La canzone dialettale ammessa al Festival di Sanremo. Vittoria politica della Lega Nord o rivoluzione culturale?


La battaglia della Lega Nord per ridare dignità ai dialetti e alle lingue locali (ricordiamo per esempio che alcuni idiomi regionali, per esempio il veneto e il friulano, vanno considerati lingue a tutti gli effetti) sortisce un primo clamoroso effetto. Se infatti per ora aveva ottenuti piccoli seppur ben pubblicizzati risultati, con la realizzazione di qualche cartone animato e alcune segreterie telefoniche comunali in dialetto, oggi può registrare un ben più significativo successo, vista la popolarità di cui gode Sanremo, il festival canzonettaro nazionale.

Cos'è accaduto dunque? Semplicemente che è stato cambiato l'articolo 6 del regolamento, ovvero quello che escludeva tutti i brani cantati in lingue diverse dall'italiano (erano ammessi nei testi solo in minima parte - vedi Tazenda quando cantarono in sardo in coppia con Bertoli). Le lingue straniere naturalmente rimangono off limits, ma gli idiomi dialettali vengono equiparati all'italiano, in quanto "appar­tenenti alla lingua italiana, qua­li espressioni di cultura popola­re".

Potremo così goderci finalmente nella loro espressione originale canzoni ispirate alla musica folk regionale, come la taranta salentina, la classica canzone napoletana o il country laghee alla Davide Van de Sfroos, pronunciato in dialetto comasco. E se si può discutere sulla paternità politica dell'operazione, che come ovvio non farà piacere a tutti, ricordiamo che i partiti passano ma le tradizioni restano e nessuna forza politica potrà mai mettere cappello sull'orgoglio di un uomo fiero di parlare l'idioma del luogo in cui è nato.

- **Dati da esaminare**:
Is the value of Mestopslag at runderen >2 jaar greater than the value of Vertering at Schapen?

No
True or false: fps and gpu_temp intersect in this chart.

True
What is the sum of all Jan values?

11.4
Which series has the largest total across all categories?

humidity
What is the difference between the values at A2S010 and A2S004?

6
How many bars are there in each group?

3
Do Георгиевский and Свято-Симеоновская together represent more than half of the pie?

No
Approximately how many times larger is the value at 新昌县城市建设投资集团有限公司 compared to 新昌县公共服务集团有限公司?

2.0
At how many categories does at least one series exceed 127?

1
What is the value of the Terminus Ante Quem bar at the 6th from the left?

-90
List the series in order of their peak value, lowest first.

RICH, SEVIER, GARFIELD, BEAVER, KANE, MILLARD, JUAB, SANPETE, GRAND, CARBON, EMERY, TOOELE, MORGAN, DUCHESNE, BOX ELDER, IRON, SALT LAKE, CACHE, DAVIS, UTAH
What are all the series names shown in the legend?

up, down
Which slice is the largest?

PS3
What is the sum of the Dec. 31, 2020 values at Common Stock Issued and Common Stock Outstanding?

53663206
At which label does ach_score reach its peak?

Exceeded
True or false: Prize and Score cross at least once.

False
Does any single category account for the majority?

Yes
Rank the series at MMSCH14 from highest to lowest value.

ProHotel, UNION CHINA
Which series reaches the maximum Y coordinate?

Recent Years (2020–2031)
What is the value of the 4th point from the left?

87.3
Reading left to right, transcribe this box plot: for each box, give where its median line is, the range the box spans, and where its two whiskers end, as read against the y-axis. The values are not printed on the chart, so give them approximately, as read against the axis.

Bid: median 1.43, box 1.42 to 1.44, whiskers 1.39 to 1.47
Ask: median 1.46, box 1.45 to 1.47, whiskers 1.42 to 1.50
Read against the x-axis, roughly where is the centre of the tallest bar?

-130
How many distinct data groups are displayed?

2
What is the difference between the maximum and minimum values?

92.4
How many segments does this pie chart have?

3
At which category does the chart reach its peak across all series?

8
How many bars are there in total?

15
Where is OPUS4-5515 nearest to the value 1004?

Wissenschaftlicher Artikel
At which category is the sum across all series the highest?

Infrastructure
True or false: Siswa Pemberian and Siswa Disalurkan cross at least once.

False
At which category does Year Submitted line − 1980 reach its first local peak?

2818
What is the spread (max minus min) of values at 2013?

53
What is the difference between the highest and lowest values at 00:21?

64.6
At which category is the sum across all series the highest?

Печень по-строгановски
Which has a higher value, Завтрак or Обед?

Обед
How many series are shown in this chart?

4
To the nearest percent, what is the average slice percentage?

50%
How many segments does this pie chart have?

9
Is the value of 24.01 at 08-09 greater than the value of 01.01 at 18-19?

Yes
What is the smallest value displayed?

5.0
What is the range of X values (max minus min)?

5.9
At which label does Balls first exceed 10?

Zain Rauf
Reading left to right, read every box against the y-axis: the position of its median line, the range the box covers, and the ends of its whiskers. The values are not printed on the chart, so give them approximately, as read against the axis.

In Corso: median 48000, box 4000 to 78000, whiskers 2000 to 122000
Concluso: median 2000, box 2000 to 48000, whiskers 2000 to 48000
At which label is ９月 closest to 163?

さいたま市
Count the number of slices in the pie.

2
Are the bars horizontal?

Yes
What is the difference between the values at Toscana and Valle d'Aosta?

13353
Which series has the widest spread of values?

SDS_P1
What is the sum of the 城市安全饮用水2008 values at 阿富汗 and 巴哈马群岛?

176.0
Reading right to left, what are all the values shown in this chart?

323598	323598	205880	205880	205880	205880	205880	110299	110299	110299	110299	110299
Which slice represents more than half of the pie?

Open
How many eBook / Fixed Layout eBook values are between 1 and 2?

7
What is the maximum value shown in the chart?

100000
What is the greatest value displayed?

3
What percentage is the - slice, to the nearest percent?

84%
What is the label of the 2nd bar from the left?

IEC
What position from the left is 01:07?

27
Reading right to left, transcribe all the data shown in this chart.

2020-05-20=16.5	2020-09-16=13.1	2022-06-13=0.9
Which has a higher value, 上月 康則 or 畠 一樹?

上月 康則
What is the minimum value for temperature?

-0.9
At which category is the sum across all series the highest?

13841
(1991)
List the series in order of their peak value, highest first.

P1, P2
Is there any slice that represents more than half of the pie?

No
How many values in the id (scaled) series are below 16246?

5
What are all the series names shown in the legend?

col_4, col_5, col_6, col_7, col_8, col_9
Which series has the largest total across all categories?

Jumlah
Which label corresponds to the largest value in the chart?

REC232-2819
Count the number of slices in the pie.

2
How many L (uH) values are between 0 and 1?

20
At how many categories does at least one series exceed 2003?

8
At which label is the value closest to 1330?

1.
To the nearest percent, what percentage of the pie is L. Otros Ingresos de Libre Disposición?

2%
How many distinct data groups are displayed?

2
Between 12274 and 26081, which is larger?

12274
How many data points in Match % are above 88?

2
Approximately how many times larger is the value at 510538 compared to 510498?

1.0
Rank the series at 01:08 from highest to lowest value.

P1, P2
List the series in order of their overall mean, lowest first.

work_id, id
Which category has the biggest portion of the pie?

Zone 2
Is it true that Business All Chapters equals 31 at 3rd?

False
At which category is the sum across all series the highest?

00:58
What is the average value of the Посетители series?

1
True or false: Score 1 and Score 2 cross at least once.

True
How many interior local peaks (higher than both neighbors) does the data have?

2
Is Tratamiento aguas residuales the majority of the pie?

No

- **Compiti**:
1: Rispondi a ciascuna domanda sul testo della canzone dialettale a Sanremo.
(a) Quali due idiomi regionali il testo indica come lingue a tutti gli effetti?
(b) Quale articolo del regolamento del festival è stato cambiato?
(c) In quale dialetto canta Davide Van de Sfroos?
2: Scrivi il seguito del testo sulla canzone dialettale a Sanremo, a partire dall'ultima frase riportata.
Le voci raccolte nei dati non servono per questo lavoro.

- **Soluzioni**:
1:
(a) Il veneto e il friulano.
(b) L'articolo 6.
(c) In dialetto comasco.

2:
Sconfinando per un attimo in un argomento esterno a PolisBlog potremmo anche aggiungere che è un bene per la musica italiana, la cui asfittica produzione poppettara e pseudo-rock/melodica verrà finalmente integrata da un afflato di qualità proveniente dal nostro settore più originale e di alto livello; ovvero proprio il folk regionale e tutte le contaminazioni che vi fanno riferimento. Non si vede infatti perché gente come Uccio Aloisi (il re della taranta), lo stesso Van de Sfroos o la Nuova Compagnia di Canto Popolare non possano avere un respiro internazionale, così come ce l'hanno il fado o il folk celtico e ispano-americano.

Ma quel che più conta è che siamo di fronte a una vera rivoluzione culturale, che capovolge il precetto del dopoguerra, quando il dialetto era visto come un'espressione di ignoranza che favoriva l'analfabetismo e impediva l'apprendimento dell'italiano. In pieno terzo millennio i rischi per l'italiano diremmo proprio che si siano eclissati, e forse possiamo ricominciare serenamente a riscoprire le nostre radici parlando una seconda lingua che esprima l'amore per la propria terra.